A solo exhibition by Gulammohammed Sheikh. It was his first in N. Delhi since 2001. This exhibition included a number of works that were exhibited for the first time in India, in addition to his recent works at the Rabindra Bhavan, 12-31 October 2011. 

This show featured his seminal piece Kaavad : Home, which was premiered at 'Chalo India: A New Era of Indian Art' at the Mori Museum, Tokyo, 2008. 

A kaavad or a mobile wooden shrine is a traditional object containing painted narratives which performers like the Kaavadiya Bhats of Rajasthan used as a prop for their storytelling. So as the storyteller narrated his story, he would open the doors of the Kaavad to reveal a new layer, building anticipation to the long-delayed moment of the sight of the inner core. To G. Sheikh this portable format not only offered the possibility of greater visibility but could retain within it narratives which could be combined in various permutations and combinations by the mere folding-unfolding of its doors...

This exhibition included a selection of his gouaches, oil canvases and papier-mache works along with other Kaavad shrines and hand-painted and digital books.

As Dr. Kavita Singh noted, “This exhibition is a culmination: bringing to their highest pitch and fullest amplitude many of the themes, motifs, modes and obsessions that have haunted the work of Gulammohammed Sheikh for the past thirty years… That the works in this show mark a particular high-point in Sheikh’s oeuvre, however, is first apparent in the ambitious, even monumental scale of many of the works on show. On a sustained viewing, slowly, they show themselves to be also at the point where the densities of meaning, the intensity of affect, and the weight of elegiac beauty find their most condensed and intense expression.”
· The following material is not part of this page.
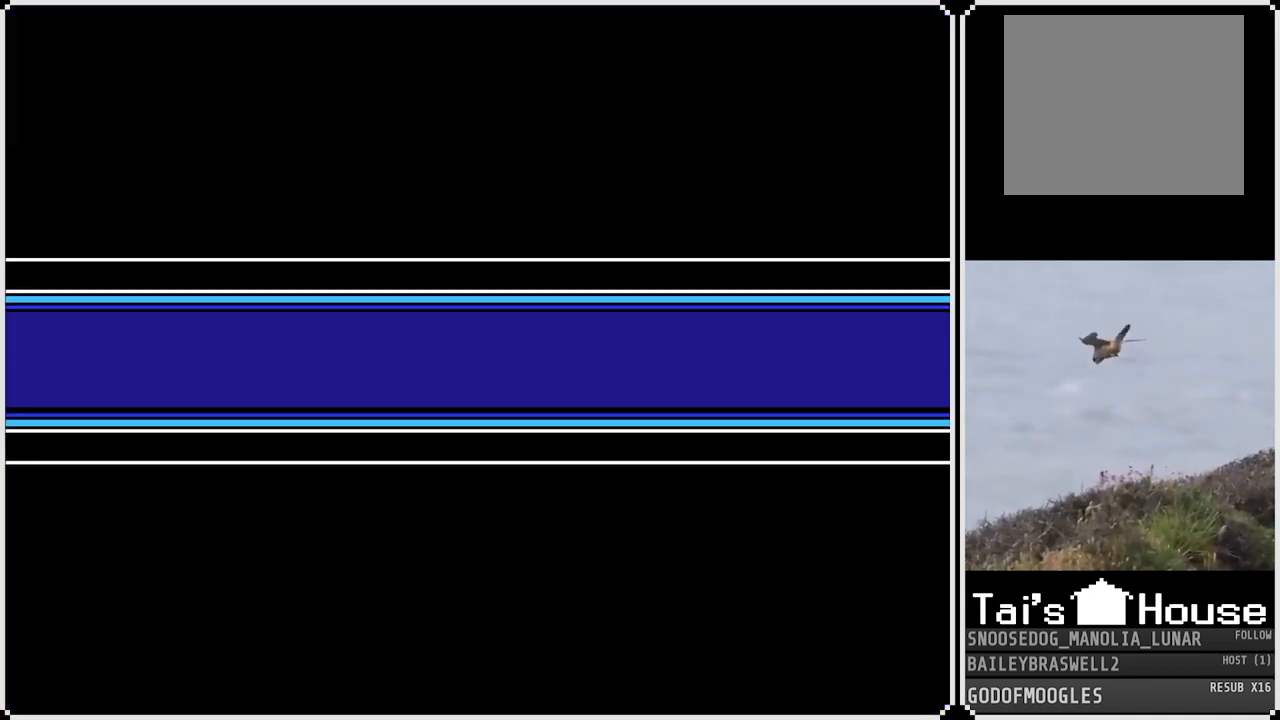
{"buttons": [], "left_stick": "center", "right_stick": "center", "events": [[34, "CROSS", "up"]]}
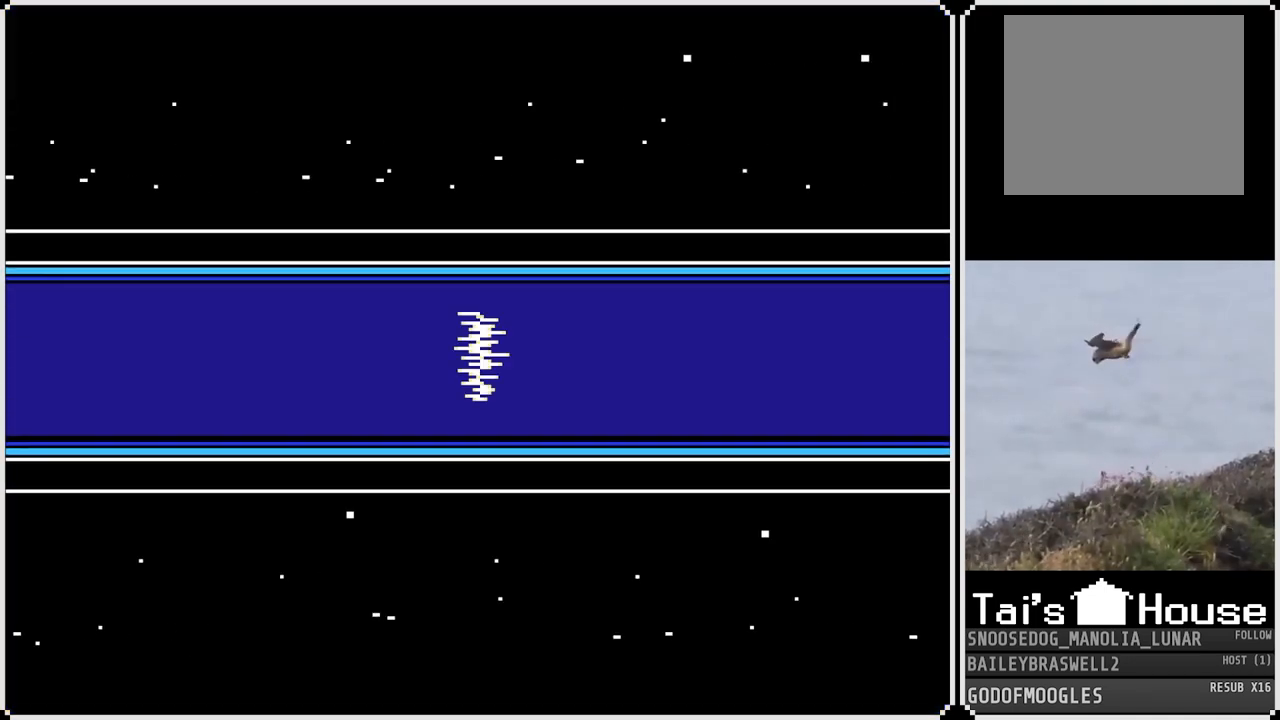
{"buttons": [], "left_stick": "center", "right_stick": "center", "events": []}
Gulammohammed Sheikh (b. 1937) is an artist, educationist and writer whose work has spanned more than five decades. He is a founder-member of Group 1890, which was founded in 1963 by a group of artists. Through his work as an artist and educationist he emphasized the need for engagement with the historical narrative, and the importance in locating it within contemporary art, in order to build a critical discourse. As a pedagogue in MS University of Baroda, initially as a lecturer in Art History (1960-63, 1967-80) and then as a professor in the Painting department (1982-93), he instilled in his students the rigor of art historical research, a discipline which he holds as central to his own artistic practice. As a writer he has published several books and monographs on Indian art, other than editing the Vrishchik journal of arts and ideas with Bhupen Khakhar, and contributions to Gujarati literature in the form of prose and poetry. He has invested his knowledge further in the field by being part of several national committees and organizations in change of policy and institutional advocacy. It is under his curatorial authority that some of the most seminal exhibitions in the last three decades have been realized – this includes Benodebihari Mukherjee Retrospective (2006-7) cocurated with R.Siva Kumar, New Art from India: Home, Street, Shrine, Bazaar, Museum (2002), Birth and Life of Modernity (1989) co-curated with Geeta Kapur and Anis Farooqi, Retrospective Exhibition: KG Subramanyan (1981) among others. His solo exhibitions include Mappings (2004), Palimpsest (2001), Kahat Kabir (1998), Pathvipath (1991) and Returning Home at Centre George Pompidou (1985). He has participated in numerous group shows, including the seminal 1981 exhibition Place for People curated by Geeta Kapur; recent exhibitions such as Horn Please: Narratives in Contemporary Indian Art (2007), Edge of Desire (2004-06), Crossing Generations: diVERGE (2003).